When SMILES is the right notation
SMILES is the right notation for:
- Computational chemistry input. Quantum chemistry software, molecular dynamics, machine-learning models, and most cheminformatics tools accept SMILES as input.
- Compact human-readable representation of small molecules in technical documents, R&D notebooks, and patents.
- Substructure search queries in chemistry databases. SMARTS (an extension of SMILES) is the dominant query language for “find me all molecules containing this fragment.”
- AI-friendly chemistry content, like InChI, SMILES gives an AI engine a deterministic way to identify the molecule. SMILES is more compact and arguably more readable for small molecules.
SMILES is the wrong notation for:
- Mixtures and undefined substances. SMILES represents a single defined molecule, not a mixture or a polymer with variable composition.
- Customs and commercial documents. No customs authority asks for SMILES on a commercial invoice. CAS number and product name are the standard.
- Stereochemistry that is unknown. SMILES can either specify stereochemistry or omit it; it cannot represent “we know this is one of two stereoisomers but do not know which.”
- Large macromolecules.
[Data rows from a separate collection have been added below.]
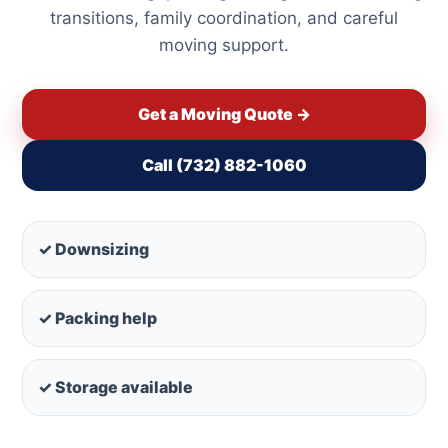
transitions, family coordination, and careful
moving support.
Get a Moving Quote →
Call (732) 882-1060
✓ Downsizing
✓ Packing help
✓ Storage available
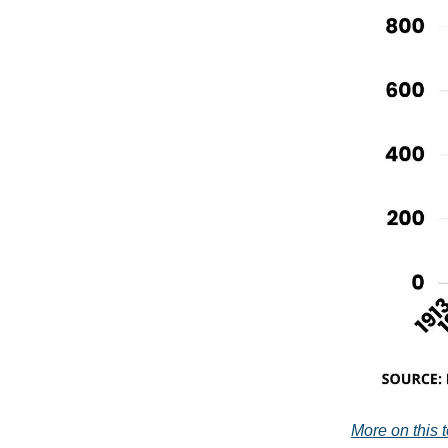
More on this to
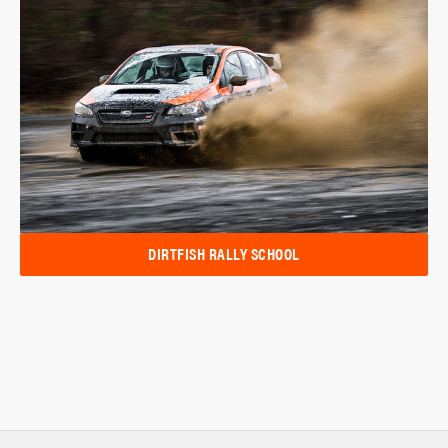
DIRTFISH RALLY SCHOOL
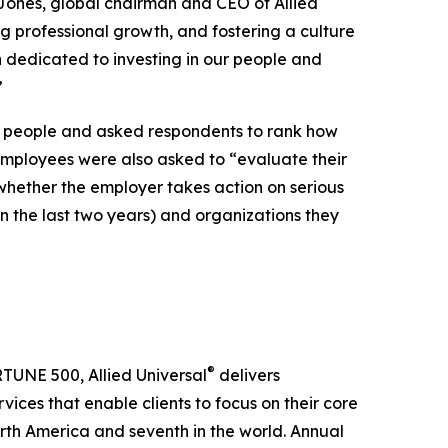
e Jones, global chairman and CEO of Allied
ng professional growth, and fostering a culture
n dedicated to investing in our people and
”
0 people and asked respondents to rank how
employees were also asked to “evaluate their
whether the employer takes action on serious
in the last two years) and organizations they
®
RTUNE 500, Allied Universal
delivers
ices that enable clients to focus on their core
North America and seventh in the world. Annual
A SMILES for a large protein or polymer becomes unreadably long.
SMILES vs InChI vs IUPAC name
The three open structural notations differ in purpose:
| Identifier | Strength | Weakness |
|---|---|---|
| SMILES | Compact, human-readable for small molecules, fast computational input | Multiple valid forms per molecule unless canonicalised; software-specific canonicalisation |
| InChI | Single canonical algorithm; InChIKey is hyperlink-friendly; cross-database stable | Long, less human-readable, harder to write by hand |
| IUPAC name | Systematic and pronounceable; common in scientific literature | Long for complex molecules; multiple valid IUPAC names possible; not machine-readable without parsing |
For chemistry content tuned for AI and search engines, including all three identifiers (CAS, InChIKey, SMILES) on a product page is the most thorough approach. Different AI engines and different downstream users prefer different identifiers.
How Chinese factories produce SMILES for export documentation
Most Chinese factories generate SMILES from internal product master data using free software:
- The molecular structure is drawn or imported into a chemistry editor (ChemDraw, MarvinSketch, BIOVIA Draw, or open-source tools like ChemAxon Marvin or RDKit-Python).
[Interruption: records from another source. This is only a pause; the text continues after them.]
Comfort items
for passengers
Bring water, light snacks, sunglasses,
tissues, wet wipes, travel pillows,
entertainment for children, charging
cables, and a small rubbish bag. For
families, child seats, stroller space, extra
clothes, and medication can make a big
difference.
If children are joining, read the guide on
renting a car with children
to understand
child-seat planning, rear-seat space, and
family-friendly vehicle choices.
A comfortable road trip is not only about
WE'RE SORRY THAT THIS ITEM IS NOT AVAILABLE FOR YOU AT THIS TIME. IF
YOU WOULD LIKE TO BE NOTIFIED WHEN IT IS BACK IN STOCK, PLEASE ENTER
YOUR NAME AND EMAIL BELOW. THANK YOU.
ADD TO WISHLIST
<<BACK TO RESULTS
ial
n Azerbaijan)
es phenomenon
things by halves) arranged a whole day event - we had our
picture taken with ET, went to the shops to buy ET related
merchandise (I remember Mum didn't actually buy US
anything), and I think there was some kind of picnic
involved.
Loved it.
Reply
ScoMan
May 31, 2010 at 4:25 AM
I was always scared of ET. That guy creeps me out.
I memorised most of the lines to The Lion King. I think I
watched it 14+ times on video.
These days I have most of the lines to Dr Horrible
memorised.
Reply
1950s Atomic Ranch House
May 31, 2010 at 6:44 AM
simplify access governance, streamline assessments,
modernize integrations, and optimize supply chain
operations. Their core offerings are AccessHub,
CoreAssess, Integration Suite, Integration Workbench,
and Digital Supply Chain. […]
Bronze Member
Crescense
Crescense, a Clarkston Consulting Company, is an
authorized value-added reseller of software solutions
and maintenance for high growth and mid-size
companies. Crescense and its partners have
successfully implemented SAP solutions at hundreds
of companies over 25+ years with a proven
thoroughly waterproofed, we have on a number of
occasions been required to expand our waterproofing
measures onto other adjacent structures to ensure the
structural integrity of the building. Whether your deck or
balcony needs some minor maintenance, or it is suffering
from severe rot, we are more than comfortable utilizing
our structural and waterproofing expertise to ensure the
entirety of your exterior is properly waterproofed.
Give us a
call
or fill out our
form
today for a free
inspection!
- Canonical SMILES is generated from the structure using the editor’s canonicalisation function.
- The SMILES is added to the product master data and propagated to the SDS, the product page, and any data exchange with downstream buyers.
For factories producing pharmaceutical intermediates, fine chemicals, or specialty chemicals where downstream chemistry matters, SMILES is part of the standard product data. For bulk industrial chemical factories, SMILES is rarely included unless specifically requested.
Common SMILES mistakes
Three patterns recur:
- Inconsistent canonical SMILES across databases. Two databases listing the same chemical with different canonical SMILES strings are using different canonicalisation algorithms. Confirm by comparing InChIKey instead.
- Aromatic notation inconsistency. Benzene can be written
c1ccccc1(Kekule lower-case) orC1=CC=CC=C1(Kekule upper-case). Different software prefers different forms; both are valid but only one will round-trip cleanly through a given pipeline. - Salt and counterion handling. A salt like sodium acetate can be
[Na+].CC(=O)[O-](separate ions) orCC(=O)O[Na](covalent representation). The first is correct for ionic species in solution; the second can mislead a reader into expecting a covalent compound.
Related terms
InChI is the IUPAC-developed open identifier with deterministic InChIKey hash. IUPAC Name is the systematic chemical name. CAS Number is the proprietary registry identifier. EC Number is the EU regulatory identifier. SMILES sits alongside these as a structural notation; the four together cover most chemical-identification use cases.